• What to do: Search the entries below for the word "love" and copy each line that has it.

• Entries supplied:

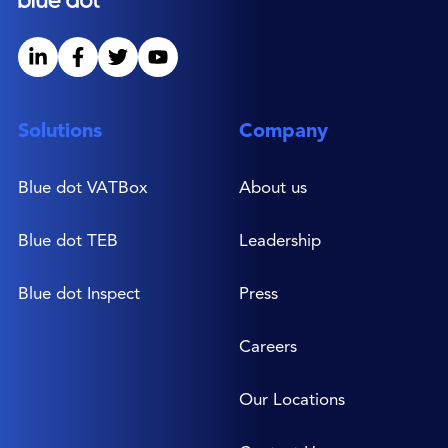
Solutions
Company
Blue dot VATBox
About us
Blue dot TEB
Leadership
Blue dot Inspect
Press
Careers
Our Locations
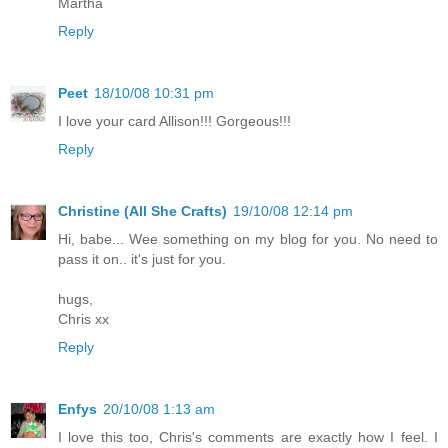
Martha
Reply
Peet
18/10/08 10:31 pm
I love your card Allison!!! Gorgeous!!!
Reply
Christine (All She Crafts)
19/10/08 12:14 pm
Hi, babe... Wee something on my blog for you. No need to
pass it on.. it's just for you.
hugs,
Chris xx
Reply
Enfys
20/10/08 1:13 am
I love this too, Chris's comments are exactly how I feel. I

• Exercise solution:
I love your card Allison!!! Gorgeous!!!
I love this too, Chris's comments are exactly how I feel. I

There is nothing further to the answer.